Find the word "lines" in the data below and copy each line that holds it.

Stored data
▬▬▬

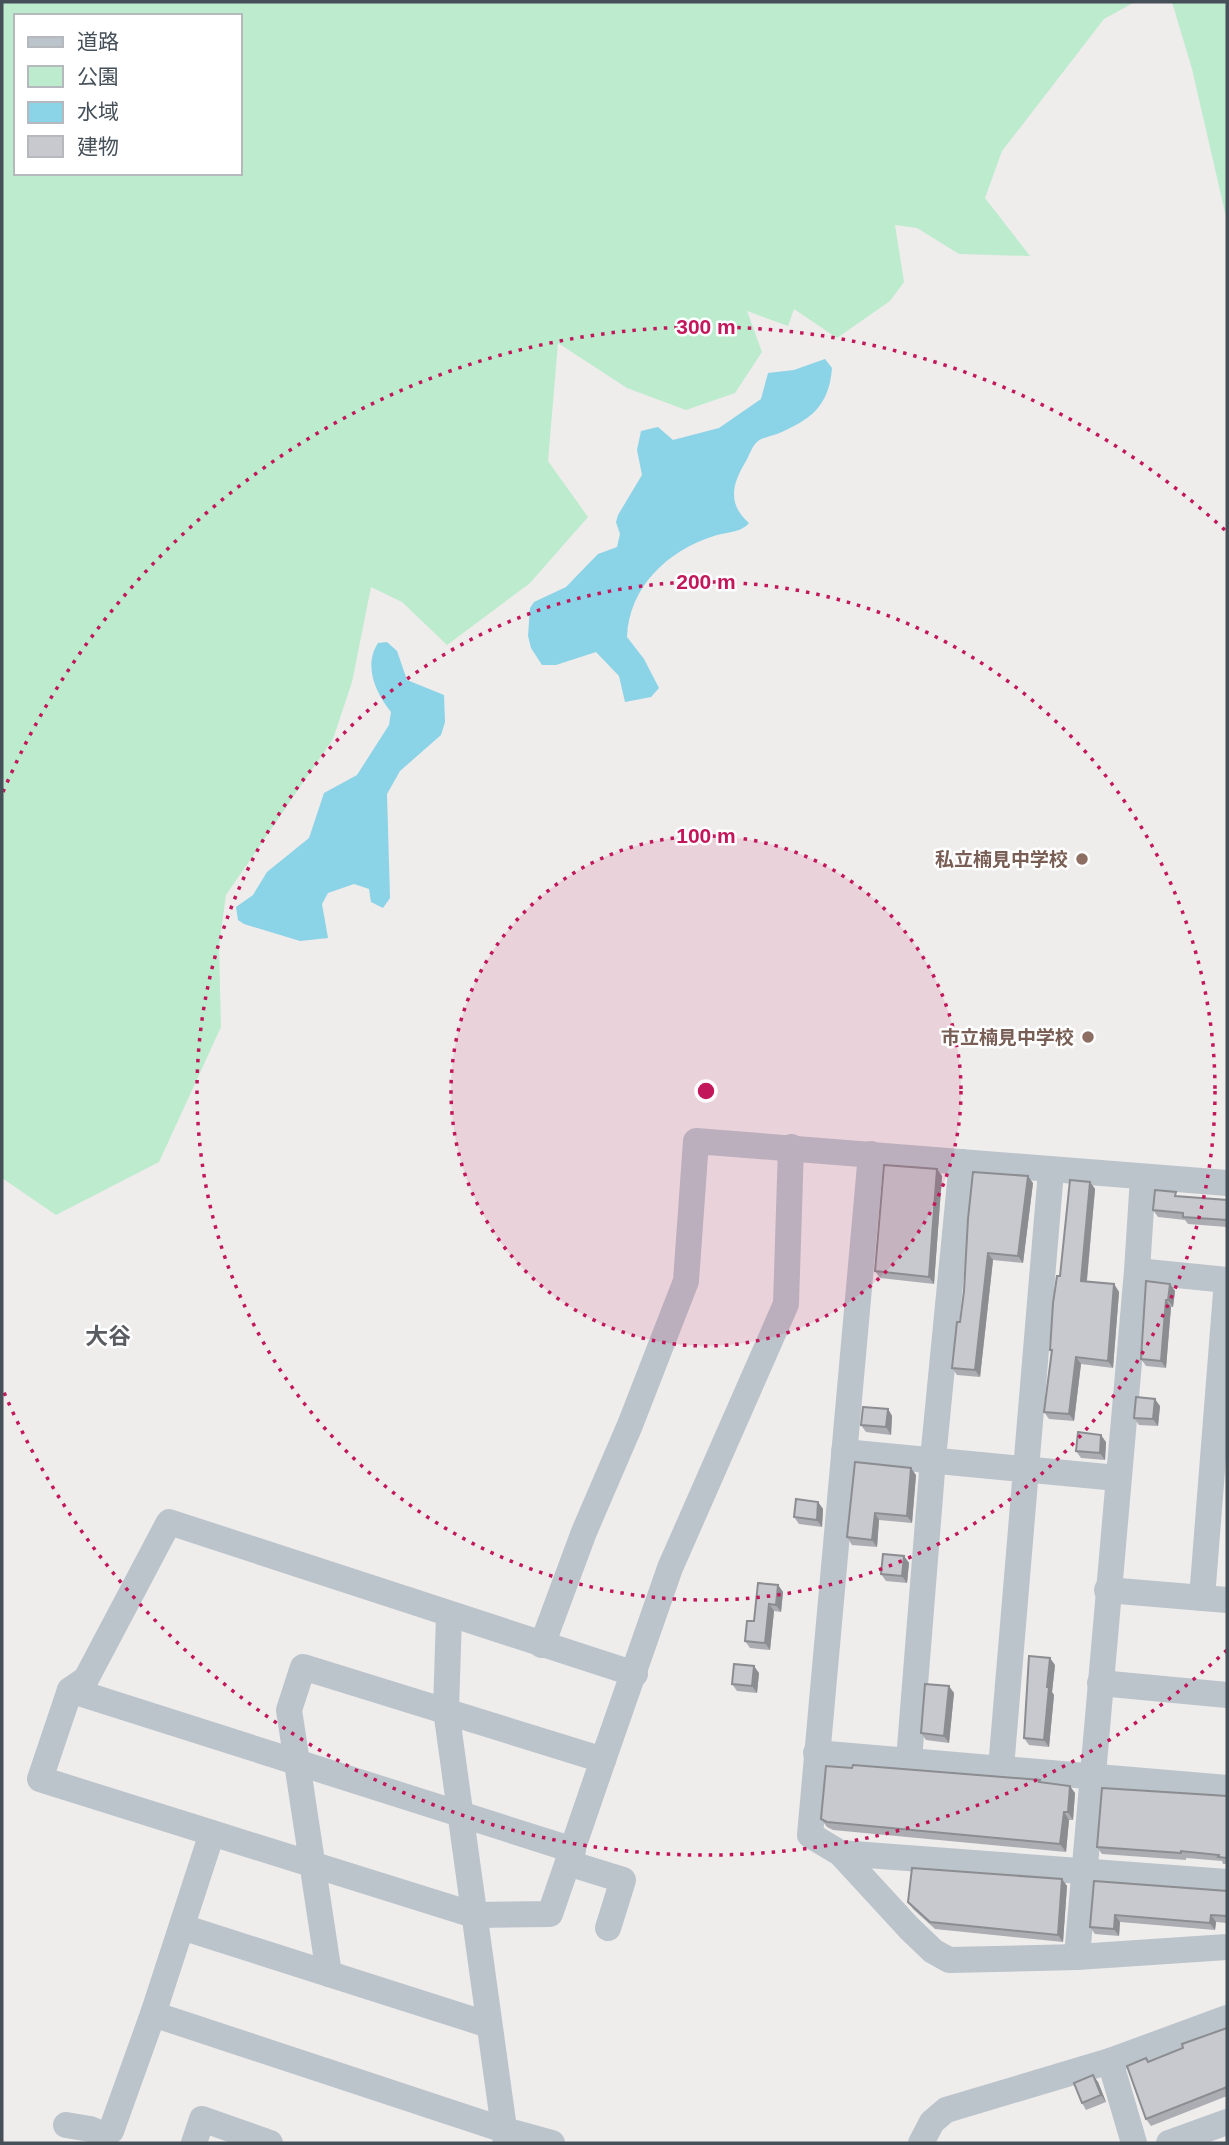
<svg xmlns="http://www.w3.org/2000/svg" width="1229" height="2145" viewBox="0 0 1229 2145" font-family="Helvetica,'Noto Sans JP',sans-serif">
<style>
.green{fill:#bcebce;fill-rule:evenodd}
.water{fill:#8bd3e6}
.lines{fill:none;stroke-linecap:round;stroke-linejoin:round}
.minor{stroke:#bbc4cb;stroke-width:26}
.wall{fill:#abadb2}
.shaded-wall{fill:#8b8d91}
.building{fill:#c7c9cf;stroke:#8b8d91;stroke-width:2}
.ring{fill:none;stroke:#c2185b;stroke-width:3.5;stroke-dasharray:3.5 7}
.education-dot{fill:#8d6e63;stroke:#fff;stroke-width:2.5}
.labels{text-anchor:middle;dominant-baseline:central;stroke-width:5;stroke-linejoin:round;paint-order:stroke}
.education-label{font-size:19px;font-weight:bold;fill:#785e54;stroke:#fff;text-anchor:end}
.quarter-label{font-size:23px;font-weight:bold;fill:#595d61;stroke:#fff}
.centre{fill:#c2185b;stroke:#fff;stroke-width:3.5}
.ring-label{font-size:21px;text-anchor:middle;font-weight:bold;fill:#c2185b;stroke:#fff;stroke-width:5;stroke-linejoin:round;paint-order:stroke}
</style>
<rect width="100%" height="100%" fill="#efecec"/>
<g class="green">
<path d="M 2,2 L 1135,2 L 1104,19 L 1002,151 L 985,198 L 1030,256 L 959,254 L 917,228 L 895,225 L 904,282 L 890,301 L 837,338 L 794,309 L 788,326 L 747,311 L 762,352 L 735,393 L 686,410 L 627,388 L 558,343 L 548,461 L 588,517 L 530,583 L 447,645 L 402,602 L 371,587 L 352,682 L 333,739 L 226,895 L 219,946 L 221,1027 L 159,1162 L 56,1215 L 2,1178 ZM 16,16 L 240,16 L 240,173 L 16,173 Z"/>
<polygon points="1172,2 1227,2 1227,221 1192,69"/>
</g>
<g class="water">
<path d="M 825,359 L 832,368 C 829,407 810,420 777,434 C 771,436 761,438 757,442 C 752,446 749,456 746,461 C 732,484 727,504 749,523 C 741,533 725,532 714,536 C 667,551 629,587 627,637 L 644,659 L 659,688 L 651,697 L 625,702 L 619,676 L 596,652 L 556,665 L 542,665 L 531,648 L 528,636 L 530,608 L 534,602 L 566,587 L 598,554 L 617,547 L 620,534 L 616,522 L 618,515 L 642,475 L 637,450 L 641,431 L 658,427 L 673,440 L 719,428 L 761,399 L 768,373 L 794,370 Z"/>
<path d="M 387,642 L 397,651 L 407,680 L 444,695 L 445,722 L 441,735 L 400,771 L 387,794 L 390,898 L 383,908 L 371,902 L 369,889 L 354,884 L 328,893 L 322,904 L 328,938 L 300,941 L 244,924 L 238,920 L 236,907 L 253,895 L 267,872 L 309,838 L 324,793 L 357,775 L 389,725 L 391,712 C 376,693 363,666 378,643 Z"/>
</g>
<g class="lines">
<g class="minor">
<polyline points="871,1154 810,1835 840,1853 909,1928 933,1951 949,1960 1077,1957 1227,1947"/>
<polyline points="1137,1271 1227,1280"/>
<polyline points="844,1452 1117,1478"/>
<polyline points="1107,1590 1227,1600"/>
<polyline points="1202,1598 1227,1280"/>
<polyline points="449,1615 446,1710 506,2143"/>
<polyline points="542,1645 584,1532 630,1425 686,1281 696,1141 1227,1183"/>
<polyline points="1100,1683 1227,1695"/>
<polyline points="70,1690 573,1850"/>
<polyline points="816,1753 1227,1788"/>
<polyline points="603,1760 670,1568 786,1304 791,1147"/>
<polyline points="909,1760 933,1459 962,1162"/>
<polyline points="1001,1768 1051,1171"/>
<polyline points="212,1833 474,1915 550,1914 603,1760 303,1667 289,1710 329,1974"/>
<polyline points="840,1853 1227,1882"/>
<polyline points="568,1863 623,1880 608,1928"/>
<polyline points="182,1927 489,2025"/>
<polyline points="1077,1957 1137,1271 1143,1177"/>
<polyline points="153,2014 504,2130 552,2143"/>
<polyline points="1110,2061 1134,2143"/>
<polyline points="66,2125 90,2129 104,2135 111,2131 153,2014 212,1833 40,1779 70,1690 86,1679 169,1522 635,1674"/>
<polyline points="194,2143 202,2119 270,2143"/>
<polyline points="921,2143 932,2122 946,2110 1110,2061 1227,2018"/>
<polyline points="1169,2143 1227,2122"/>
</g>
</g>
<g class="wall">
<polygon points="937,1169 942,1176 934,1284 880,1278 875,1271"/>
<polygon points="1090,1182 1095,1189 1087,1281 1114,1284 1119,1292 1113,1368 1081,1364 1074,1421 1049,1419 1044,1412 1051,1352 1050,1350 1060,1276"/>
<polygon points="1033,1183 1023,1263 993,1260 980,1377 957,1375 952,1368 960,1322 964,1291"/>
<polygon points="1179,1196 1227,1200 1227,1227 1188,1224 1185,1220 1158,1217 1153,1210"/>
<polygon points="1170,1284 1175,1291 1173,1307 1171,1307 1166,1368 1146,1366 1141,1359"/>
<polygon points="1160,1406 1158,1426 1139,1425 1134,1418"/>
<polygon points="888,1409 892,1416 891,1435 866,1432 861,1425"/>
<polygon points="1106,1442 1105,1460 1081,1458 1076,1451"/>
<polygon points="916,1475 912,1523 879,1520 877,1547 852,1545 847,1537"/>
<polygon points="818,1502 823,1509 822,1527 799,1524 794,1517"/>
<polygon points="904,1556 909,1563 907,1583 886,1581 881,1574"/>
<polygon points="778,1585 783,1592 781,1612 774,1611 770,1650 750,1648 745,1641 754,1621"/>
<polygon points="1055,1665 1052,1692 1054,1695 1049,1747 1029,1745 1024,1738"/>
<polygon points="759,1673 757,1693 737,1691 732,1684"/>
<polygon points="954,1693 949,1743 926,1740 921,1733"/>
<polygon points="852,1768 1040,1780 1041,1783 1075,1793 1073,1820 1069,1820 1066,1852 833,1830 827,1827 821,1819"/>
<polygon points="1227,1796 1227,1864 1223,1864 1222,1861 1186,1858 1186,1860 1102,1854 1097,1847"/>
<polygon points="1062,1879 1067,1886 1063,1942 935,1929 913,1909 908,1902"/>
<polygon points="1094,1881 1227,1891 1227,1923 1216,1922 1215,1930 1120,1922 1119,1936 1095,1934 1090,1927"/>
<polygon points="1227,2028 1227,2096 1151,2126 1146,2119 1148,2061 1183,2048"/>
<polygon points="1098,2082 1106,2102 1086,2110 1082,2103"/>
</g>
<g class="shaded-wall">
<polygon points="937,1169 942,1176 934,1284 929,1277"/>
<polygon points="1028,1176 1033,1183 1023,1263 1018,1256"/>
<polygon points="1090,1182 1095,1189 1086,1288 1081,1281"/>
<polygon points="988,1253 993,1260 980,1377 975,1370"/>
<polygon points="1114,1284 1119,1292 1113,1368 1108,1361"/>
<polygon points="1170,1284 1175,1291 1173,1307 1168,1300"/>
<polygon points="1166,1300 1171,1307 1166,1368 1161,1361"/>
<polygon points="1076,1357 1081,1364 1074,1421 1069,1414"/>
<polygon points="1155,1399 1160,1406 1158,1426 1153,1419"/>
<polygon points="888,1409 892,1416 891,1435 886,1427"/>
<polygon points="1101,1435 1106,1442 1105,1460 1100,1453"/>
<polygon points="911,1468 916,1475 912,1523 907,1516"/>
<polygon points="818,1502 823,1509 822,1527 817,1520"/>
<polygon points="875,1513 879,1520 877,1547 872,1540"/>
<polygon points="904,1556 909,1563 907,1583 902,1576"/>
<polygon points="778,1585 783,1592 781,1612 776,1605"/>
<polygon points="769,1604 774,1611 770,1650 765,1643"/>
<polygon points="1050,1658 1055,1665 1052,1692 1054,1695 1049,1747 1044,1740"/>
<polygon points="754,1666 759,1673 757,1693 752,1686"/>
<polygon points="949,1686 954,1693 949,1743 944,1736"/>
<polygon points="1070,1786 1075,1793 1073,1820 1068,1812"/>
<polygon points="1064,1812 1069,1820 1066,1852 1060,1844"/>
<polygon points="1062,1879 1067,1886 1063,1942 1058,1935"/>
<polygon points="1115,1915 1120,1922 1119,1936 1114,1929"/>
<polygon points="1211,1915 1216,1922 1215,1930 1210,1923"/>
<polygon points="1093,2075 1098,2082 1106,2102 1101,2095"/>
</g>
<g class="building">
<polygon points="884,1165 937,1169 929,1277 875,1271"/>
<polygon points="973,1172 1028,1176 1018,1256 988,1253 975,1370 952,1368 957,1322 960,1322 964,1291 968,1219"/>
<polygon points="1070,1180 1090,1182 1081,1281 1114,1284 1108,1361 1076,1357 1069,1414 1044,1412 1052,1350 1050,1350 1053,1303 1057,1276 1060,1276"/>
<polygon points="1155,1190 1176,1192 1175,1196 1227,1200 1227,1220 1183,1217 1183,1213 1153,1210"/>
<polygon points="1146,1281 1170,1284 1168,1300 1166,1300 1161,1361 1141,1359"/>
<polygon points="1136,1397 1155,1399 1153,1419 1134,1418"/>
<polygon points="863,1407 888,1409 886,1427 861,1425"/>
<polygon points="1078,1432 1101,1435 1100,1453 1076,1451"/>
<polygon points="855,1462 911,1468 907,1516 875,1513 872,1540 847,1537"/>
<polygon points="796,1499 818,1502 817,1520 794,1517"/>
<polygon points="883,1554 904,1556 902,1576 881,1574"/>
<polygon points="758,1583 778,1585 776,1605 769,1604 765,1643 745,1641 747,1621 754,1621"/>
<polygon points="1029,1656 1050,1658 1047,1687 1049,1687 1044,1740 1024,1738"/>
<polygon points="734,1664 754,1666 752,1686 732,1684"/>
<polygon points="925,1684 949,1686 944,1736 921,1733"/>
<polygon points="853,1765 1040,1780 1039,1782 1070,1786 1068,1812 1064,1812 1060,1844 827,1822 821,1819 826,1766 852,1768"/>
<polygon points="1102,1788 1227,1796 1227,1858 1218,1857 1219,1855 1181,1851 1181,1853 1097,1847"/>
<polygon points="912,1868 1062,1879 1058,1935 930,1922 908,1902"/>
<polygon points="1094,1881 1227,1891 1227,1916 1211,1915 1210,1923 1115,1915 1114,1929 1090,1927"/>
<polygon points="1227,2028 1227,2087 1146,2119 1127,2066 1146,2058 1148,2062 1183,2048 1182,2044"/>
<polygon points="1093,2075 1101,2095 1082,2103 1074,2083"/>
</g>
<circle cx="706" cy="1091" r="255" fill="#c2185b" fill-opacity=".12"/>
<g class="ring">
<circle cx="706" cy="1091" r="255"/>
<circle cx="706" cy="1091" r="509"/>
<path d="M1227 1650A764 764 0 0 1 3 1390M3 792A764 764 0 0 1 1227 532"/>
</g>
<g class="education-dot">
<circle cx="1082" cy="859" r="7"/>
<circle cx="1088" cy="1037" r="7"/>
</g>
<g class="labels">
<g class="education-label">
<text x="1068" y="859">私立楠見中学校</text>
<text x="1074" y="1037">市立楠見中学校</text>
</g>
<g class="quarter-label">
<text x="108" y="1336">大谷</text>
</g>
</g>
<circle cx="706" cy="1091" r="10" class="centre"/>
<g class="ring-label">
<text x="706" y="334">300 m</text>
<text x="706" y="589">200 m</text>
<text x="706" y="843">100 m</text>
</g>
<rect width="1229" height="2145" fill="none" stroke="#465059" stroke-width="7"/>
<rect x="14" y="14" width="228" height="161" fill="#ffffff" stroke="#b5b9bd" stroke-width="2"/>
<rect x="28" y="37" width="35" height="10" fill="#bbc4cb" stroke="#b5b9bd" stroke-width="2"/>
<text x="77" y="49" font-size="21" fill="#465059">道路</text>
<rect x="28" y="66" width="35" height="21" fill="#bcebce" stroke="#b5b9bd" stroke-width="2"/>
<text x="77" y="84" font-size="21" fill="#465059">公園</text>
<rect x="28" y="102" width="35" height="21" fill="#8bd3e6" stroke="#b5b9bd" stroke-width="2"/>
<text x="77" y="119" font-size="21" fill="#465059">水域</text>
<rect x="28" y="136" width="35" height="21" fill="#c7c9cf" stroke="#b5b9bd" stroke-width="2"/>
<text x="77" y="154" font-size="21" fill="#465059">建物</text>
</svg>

▬▬▬

YOUR SOLUTION:
.lines{fill:none;stroke-linecap:round;stroke-linejoin:round}
<g class="lines">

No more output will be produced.